La educación: ¿El qué o el cuánto? - Por Marcos Arturo Garcetti

La educación: ¿El qué o el cuánto? - Por Marcos Arturo Garcetti
La educación: ¿El qué o el cuánto? - Por Marcos Arturo Garcetti

"Locura es hacer la misma cosa una y otra vez esperando obtener diferentes resultados"

Albert Einstein

Largas décadas han transcurrido atravesadas por el reclamo de “calidad educativa” en nuestro país.

De haber ocupado los más altos sitiales del planeta en este tema, hemos caído en la actualidad a los últimos, sin que los discursos oficiales de turno hayan podido dar respuesta satisfactoria alguna a los interrogantes que la sociedad -en general muy crítica pero en la realidad poco involucrada- reclama a sus gobernantes y especialmente al sistema educativo en particular.

En la decadencia sostenida que estamos protagonizando, el escenario educativo -otrora promisorio, ejemplar, trascendente- se ha tornado en crónica fantasmal de abusos, delitos, intervenciones policiales de todo tipo para garantizar la integridad de educadores agredidos o el limitado patrimonio escolar asaltado por maleantes comunes, cuando no delitos privados intolerables.

Podría continuarse largamente la enumeración de calamidades, pero no es el tema central hoy de este enfoque.

La política no ha encontrado el camino para revertir el desquicio, podría decirse.

Sin embargo esa conclusión sería injusta para con la naturaleza implícita de la palabra “política”.

En realidad son los políticos, sus usufructuarios, los que no han podido, sabido o querido hacerlo.

En su lugar, elaboran artificiosas y contradictorias respuestas convertidas en mágicas propuestas que venimos escuchando también desde hace un par de décadas entre las que sobresale la numerología.

Y todas ellas con una palabra al parecer también mágica -“contención”-, como eje de un mecanismo restaurador que pondrá las cosas en su lugar.

Hasta ahora y por los resultados que se están logrando, ninguna de estas dos soluciones ha dado los frutos anunciados.

Y no es de extrañar, porque no resulta razonable equiparar calidad con cantidad. Y esto es lo que se hace.

El proceso educativo, especialmente en sus partícipes protagónicos, atraviesa dimensiones íntimas más sutiles que no dependen tanto del “cuánto” como sí del “qué”, del “cómo” y del “cuándo”.

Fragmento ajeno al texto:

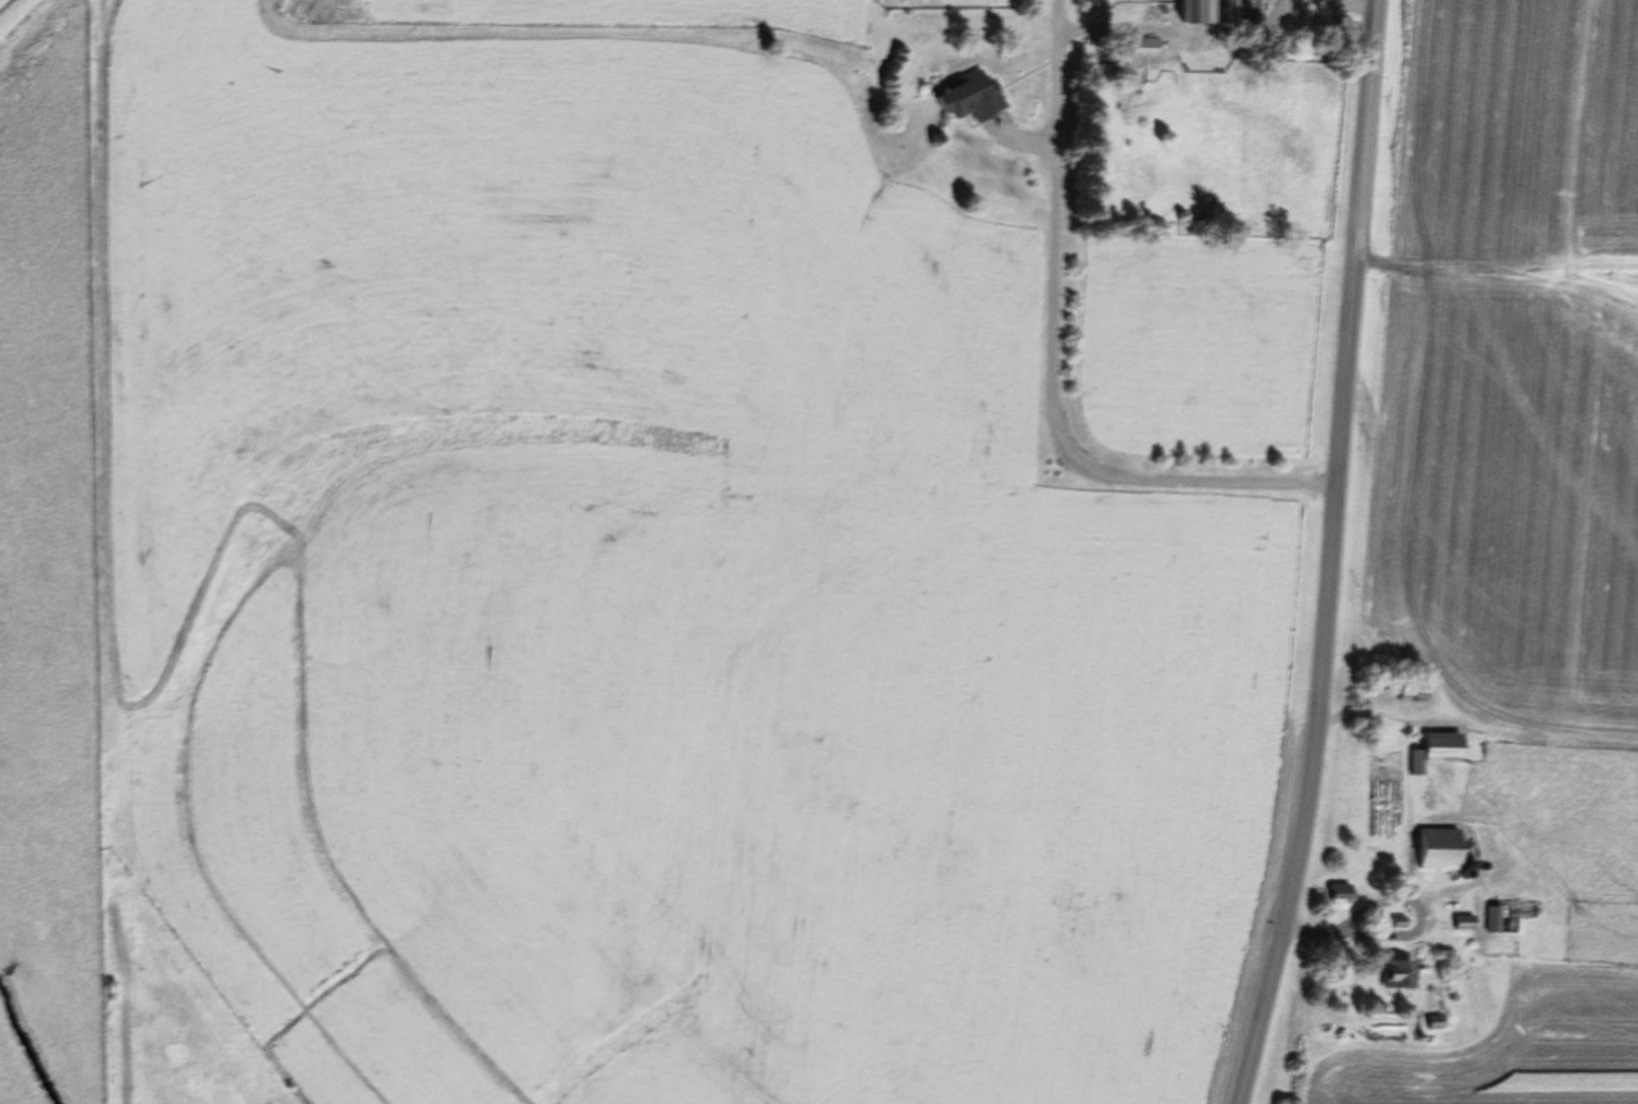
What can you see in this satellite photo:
building: (1199, 11)
building: (977, 96)
road: (1330, 555)
building: (1446, 748)
building: (1442, 849)
building: (1342, 895)
building: (1402, 976)
building: (1438, 1023)
river: (27, 1047)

Creer que la calidad educativa se garantiza con 180, 190, o 200 días de clase parece una convicción más vinculada a la numerología y su proyección profética, que a la pedagogía y su efecto formador.

Es casi tan absurdo como pensar que la contención es mantener a los niños sujetos físicamente dentro del edificio escolar sin importar para qué.

Y cuando la pretensión de exhibir números y engrosar estadísticas conlleva el sacrificio inútil de niños, padres y maestros, resulta a todas luces imperdonable.

Basta recorrer escuelas a partir de diciembre para comprobar la inutilidad de extender el período de clases.

Cuando nuestro sistema educativo funcionaba con eficacia reconocida, las clases comenzaban en el mes de marzo y terminaban en noviembre. La preocupación central era haber completado el programa oficial y haber logrado una evaluación global satisfactoria. No preocupaba en cuántos días se alcanzaba ese objetivo.

Una revisión serena y lógica del calendario escolar, recuperando las fechas patrias en su lugar original y relegando la recaudación turística de los feriados largos creados ad hoc, podría ser una buena manera de recuperar memoria histórica y favorecer continuidad en el aprendizaje.

Llevamos más de 15 años con la vigencia de la ley 25.864 con sus disposiciones sobre la extensión del ciclo lectivo.

Su observación, ¿ha logrado elevar la calidad de nuestra educación en términos ponderables y satisfactorios?